Der Druck auf meiner Blase machte sich wieder bemerkbar.

„Nicht böse sein Schatz, aber jetzt muss ich wirklich auf die Toilette“, meinte ich.

„Nein, bin ich nicht!“, gähnte mir Berry entgegen.

Ich stand auf und ging ausnahmsweise auf Berrys Toilette, der Druck war einfach zu groß. Als ich total erleichtert wieder ins Zimmer trat, fand ich Berry friedlich schlafend vor. Ich setzte mich wieder zu ihm und streichelte sanft über seine Hand.

*-*-*

Die heiße Dusche tat gut. Abby hatte mich unter Protest aus dem Krankenhaus geholt, weil sie meinte, eine ordentliche Dusche und etwas zu essen, würden wieder einen Menschen aus mir machen.
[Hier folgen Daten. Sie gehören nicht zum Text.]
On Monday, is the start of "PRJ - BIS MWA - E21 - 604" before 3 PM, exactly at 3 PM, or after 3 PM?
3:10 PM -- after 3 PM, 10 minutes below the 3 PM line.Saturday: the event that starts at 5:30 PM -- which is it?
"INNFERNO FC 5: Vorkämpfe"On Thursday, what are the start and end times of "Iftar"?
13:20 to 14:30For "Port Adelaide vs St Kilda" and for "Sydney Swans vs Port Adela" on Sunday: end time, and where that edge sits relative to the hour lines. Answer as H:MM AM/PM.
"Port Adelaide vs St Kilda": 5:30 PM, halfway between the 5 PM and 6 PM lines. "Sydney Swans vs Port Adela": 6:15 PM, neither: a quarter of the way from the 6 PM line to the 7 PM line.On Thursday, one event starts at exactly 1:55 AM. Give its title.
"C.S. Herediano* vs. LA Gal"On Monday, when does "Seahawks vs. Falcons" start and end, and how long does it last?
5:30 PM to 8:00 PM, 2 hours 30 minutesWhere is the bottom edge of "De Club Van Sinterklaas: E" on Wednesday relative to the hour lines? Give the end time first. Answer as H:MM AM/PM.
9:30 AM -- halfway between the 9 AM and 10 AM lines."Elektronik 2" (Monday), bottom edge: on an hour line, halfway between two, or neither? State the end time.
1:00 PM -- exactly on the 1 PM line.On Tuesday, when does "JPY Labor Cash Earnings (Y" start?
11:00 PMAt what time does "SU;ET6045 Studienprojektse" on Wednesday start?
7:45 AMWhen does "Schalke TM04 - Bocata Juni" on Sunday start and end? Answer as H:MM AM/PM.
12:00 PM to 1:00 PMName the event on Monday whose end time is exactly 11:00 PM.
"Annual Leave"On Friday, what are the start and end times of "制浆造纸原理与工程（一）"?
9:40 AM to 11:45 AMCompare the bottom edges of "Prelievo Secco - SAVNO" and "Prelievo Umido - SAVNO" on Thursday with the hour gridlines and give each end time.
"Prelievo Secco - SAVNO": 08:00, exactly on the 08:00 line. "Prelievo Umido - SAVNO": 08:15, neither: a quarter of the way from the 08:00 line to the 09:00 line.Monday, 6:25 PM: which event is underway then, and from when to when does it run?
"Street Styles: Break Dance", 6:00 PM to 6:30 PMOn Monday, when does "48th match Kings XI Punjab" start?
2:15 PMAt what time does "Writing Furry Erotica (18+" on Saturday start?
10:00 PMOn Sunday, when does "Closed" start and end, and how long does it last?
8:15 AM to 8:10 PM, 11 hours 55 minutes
Ich schloss einfach die Augen und ließ das Wasser über meinen Körper fließen.

Ich wurde aus meinem Wachtraum gerissen, als jemand an die Badtür klopfte. Ich drehte das Wasser ab.

„Ja?“, rief ich.

„Tom? Hier will dich jemand sprechen“, hörte ich Abby rufen.

„Okay, ich beeile mich. Wer ist es denn?“

„Nathaniel.“

„Danke…, ich bin gleich fertig.“

Was wollte Nath von mir? Ich stieg aus der Duschkabine und trocknete mich notdürftig ab. Da ich natürlich nichts mit ins Bad genommen hatte, wickelte ich einfach das Handtuch um meine Hüften.

Mit noch tropfenden Haaren verließ ich das Bad und fand Nath, auf meinem Sessel sitzend, vor.

„Hallo… Nath“, meinte ich und wurde etwas verlegen.

Nath schien wohl in Gedanken gewesen zu sein. Sein Kopf zuckte hoch und seine Augen musterten mich erst Mal.

„Kein Wunder, dass sich Berry in dich verliebt hat…“, seufzte er, „ bei dem Anblick wäre ich auch schwach geworden.“

Mir schoss das Blut regelrecht in den Kopf. Warum waren hier immer alle so direkt?

„Ich wollte dich eigentlich nur fragen, wie es Berry geht“, sprach er weiter.

So als Anschauungsobjekt vor Nath zu stehen, war mir zu blöd. Also setzte ich mich aufs Bett, passte aber auf, dass er keinen Einblick unter das Handtuch bekam.

„Hat es sich schon herumgesprochen…? Es geht Berry soweit gut. Eine kleine Kopfwunde – eine geprellte Rippe und ein paar Abschürfungen.“

„Gut…, ich dachte, es wäre schlimmer.“

„Warum besuchst du ihn nicht?“, fragte ich.

„Wieso, geht das denn schon?“

„Na klar, wenn du willst, kannst du gleich mit mir gehen.“

„Wenn ich euch nicht störe…“

„Quatsch, Nath. Berry hat mir erzählt, du bist sein bester Freund. Warum solltest du denn stören?“

„Du bist… sein Freund… jetzt“, sagte Nath und ich spürte seine Traurigkeit in der Stimme.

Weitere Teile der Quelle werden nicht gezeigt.